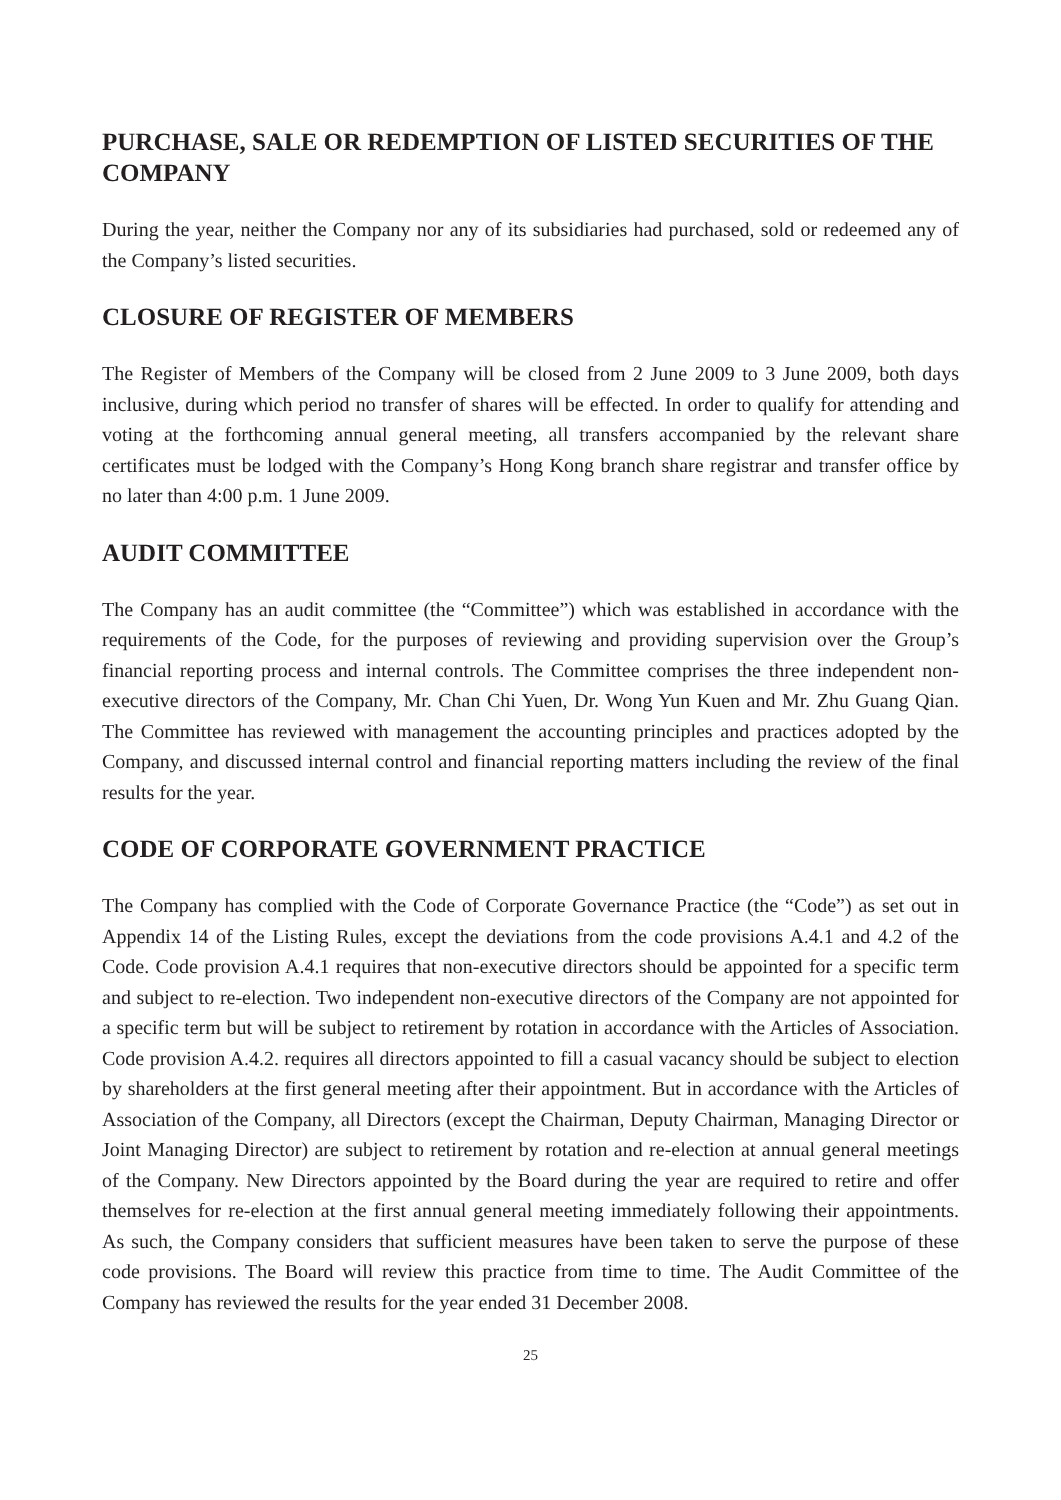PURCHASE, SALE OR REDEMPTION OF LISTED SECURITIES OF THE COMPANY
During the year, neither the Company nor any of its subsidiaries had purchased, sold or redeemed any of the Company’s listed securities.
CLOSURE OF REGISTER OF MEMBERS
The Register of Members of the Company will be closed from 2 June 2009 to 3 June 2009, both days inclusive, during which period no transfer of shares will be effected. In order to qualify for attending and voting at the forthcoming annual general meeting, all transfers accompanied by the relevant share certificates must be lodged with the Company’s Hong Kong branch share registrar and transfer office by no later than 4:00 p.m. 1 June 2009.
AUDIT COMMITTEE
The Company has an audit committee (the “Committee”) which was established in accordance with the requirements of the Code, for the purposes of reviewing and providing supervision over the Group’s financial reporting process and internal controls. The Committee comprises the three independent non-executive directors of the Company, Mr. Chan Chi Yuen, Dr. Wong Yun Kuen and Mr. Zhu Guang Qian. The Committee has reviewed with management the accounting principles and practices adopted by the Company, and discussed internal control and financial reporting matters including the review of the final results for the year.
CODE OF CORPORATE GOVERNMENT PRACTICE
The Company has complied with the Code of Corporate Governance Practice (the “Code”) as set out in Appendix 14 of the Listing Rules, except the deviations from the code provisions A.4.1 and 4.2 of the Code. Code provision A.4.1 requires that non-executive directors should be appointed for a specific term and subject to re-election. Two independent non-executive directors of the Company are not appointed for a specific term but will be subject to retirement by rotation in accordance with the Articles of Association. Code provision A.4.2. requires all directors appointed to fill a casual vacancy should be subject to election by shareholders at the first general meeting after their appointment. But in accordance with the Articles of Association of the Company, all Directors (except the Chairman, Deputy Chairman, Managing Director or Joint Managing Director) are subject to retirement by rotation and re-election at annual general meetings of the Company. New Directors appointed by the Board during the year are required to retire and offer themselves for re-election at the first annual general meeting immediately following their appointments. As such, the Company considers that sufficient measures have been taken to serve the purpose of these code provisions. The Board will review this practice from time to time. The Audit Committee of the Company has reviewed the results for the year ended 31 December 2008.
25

┄┄┄┄┄┄

▶ _TASK ITEM_
Whenever a line of the material above contains the string "which", copy that line out.

▶ _EXERCISE RESPONSE_
The Register of Members of the Company will be closed from 2 June 2009 to 3 June 2009, both days inclusive, during which period no transfer of shares will be effected. In order to qualify for attending and voting at the forthcoming annual general meeting, all transfers accompanied by the relevant share certificates must be lodged with the Company’s Hong Kong branch share registrar and transfer office by no later than 4:00 p.m. 1 June 2009.
The Company has an audit committee (the “Committee”) which was established in accordance with the requirements of the Code, for the purposes of reviewing and providing supervision over the Group’s financial reporting process and internal controls. The Committee comprises the three independent non-executive directors of the Company, Mr. Chan Chi Yuen, Dr. Wong Yun Kuen and Mr. Zhu Guang Qian. The Committee has reviewed with management the accounting principles and practices adopted by the Company, and discussed internal control and financial reporting matters including the review of the final results for the year.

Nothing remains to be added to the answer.